> _Consegna_: Prosegui il brano sul costume di scena, riprendendo subito dopo la sua ultima frase.

> _Brano estratto_:
================================
Nel libro, oltre a esempi storici, sono analizzate delle performance contemporanee. L’approccio a queste ultime ha beneficiato di una prospettiva metodologica che ho sviluppato in un progetto precedente, Designs for the Performer (2002-2005), una mostra itinerante. L’idea è stata quella di impegnare vari professionisti a riflettere su una loro produzione. Ne è risultata una mostra nella quale le didascalie che accompagnavano i costumi e vari documenti delle diverse produzioni di riferimento riportavano le parole dei designer. L’intento della mostra, e poi anche del libro, è stato quello di dare voce ai costumisti e dimostrare la profondità di pensiero che sta dietro alla loro progettualità.
Il costume di scena condivide con la moda la materia prima, il tessuto, e il suo supporto, il corpo. Eppure sono due discipline separate e distinte. Dove sta la differenza secondo te?
Questa differenza è discussa soprattutto nell’ultimo capitolo del libro, il Capitolo 6, attraverso l’analisi del costume inteso come incarnazione – o imitazione – del qui-e-ora o della storia. Questo capitolo sviluppa alcune suggestioni della storica della moda e curatrice Amy de la Haye, la quale, partecipando al progetto di ricerca Encounters in the Archive, ha indicato una “diversa performatività” all’opera nel costume di scena. Anche quando il costume è naturalistico, resta comunque mero artificio, in funzione della finzione. Questo è evidente in particolare quando è messo a confronto con un abito di moda, che può essere anche molto simile in apparenza.
================================
> _Dati forniti_:

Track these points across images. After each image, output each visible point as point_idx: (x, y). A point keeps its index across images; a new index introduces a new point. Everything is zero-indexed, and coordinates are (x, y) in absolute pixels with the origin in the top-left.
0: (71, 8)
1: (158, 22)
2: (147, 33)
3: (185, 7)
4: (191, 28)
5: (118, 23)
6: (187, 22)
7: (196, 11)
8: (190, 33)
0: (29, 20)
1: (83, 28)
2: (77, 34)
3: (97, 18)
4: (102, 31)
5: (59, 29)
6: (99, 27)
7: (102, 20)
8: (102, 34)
================================
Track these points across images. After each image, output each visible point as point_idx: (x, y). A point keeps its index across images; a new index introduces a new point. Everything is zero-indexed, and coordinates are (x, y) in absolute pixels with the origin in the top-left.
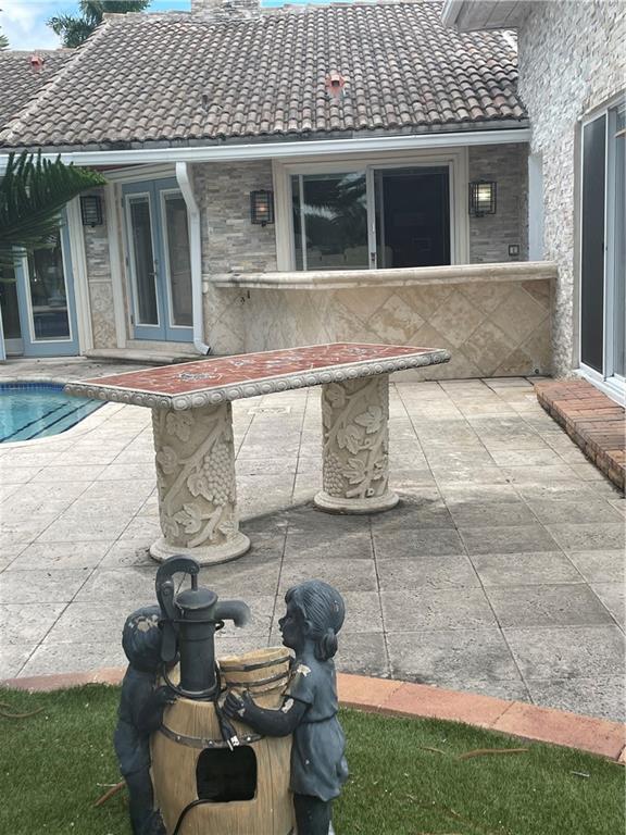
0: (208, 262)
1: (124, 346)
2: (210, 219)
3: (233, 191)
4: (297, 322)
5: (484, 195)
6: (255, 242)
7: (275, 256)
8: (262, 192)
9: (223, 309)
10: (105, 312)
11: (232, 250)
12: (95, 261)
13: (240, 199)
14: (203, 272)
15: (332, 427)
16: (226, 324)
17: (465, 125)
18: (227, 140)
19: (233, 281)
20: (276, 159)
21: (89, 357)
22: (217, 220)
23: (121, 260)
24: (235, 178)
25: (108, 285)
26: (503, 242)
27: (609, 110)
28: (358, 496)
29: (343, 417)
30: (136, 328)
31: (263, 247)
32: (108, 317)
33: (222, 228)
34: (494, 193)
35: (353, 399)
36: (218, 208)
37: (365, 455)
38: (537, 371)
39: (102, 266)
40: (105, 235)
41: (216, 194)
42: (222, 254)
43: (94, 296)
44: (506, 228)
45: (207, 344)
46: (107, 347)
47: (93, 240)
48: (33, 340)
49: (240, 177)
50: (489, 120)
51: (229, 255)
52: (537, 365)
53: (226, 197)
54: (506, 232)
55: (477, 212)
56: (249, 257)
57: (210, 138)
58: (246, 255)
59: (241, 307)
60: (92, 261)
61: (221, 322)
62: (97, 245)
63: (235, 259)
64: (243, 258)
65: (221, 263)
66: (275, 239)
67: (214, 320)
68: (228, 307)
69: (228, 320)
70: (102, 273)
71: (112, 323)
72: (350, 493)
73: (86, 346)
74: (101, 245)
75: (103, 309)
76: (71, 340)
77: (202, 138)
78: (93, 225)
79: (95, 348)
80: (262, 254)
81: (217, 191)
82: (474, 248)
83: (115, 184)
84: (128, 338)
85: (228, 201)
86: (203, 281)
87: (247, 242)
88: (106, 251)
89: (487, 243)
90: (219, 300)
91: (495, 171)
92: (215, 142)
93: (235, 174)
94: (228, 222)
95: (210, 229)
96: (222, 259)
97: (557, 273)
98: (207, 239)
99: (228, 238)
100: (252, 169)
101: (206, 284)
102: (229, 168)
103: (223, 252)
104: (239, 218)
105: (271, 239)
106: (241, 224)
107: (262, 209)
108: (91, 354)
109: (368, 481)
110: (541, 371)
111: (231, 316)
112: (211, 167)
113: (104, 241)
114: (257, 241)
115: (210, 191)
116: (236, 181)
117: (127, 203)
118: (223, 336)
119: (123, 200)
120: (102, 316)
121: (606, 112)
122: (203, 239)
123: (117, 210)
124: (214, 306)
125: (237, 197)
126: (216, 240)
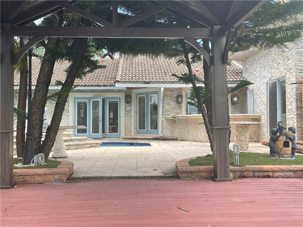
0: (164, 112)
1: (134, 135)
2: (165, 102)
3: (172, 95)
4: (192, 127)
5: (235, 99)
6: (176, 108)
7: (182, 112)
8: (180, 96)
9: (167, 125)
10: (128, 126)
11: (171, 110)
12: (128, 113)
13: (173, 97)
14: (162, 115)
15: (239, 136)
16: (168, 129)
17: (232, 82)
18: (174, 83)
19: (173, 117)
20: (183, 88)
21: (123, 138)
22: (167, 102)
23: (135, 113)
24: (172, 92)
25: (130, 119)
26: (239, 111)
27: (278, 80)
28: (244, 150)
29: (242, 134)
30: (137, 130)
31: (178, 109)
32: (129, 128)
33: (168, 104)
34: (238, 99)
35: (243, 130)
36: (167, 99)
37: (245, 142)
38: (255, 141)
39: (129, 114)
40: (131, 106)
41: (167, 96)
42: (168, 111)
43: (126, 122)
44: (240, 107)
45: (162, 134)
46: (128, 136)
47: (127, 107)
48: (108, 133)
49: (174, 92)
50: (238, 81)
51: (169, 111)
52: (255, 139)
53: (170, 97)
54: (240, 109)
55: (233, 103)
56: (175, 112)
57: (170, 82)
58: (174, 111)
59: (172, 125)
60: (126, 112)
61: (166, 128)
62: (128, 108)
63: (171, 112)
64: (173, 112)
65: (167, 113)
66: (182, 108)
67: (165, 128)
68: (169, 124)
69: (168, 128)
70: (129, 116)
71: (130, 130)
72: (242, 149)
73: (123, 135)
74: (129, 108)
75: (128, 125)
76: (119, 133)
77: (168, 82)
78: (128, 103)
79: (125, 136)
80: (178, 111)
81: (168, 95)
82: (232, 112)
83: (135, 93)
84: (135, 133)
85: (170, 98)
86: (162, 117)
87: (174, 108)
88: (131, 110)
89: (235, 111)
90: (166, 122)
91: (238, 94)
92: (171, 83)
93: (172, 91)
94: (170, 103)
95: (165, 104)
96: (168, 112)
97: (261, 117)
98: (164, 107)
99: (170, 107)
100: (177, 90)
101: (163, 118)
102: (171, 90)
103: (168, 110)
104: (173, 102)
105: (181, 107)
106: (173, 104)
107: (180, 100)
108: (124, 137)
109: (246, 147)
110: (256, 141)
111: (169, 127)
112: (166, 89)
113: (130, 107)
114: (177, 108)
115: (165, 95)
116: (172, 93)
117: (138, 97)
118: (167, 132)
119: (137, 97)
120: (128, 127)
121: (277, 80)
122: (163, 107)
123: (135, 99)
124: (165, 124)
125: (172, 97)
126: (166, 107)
================================
> _Risposta_:
Facendo leva su concetti chiave quali la nostalgia e l’autenticità, in quest’ultimo capitolo porto l’attenzione sul coinvolgimento etico e critico dei professionisti del teatro attraverso il costume. Quest’ultimo, infatti, articola la complessità dell’uomo attraverso significati che si stratificano sul corpo vestito dell’attore sul palcoscenico.
Quali sono i tuoi piani per il futuro?
Vorrei continuare la strada intrapresa con questo libro approfondendone alcuni argomenti. Sono inoltre supervisore a LCF di alcuni dottorandi e lead editor della rivista accademica Studies in Costume in Performance. Per questo ho la fortuna di supportare altri ricercatori e autori, i quali, come me, sono spesso dei professionisti che sfidano con la scrittura i limiti del loro lavoro sul costume in quanto performance. Sono molto felice, inoltre, che una delle mie installazioni sia stata selezionata per il World Stage Design 2017 in Taipei al Kuandu Museum of Fine Art.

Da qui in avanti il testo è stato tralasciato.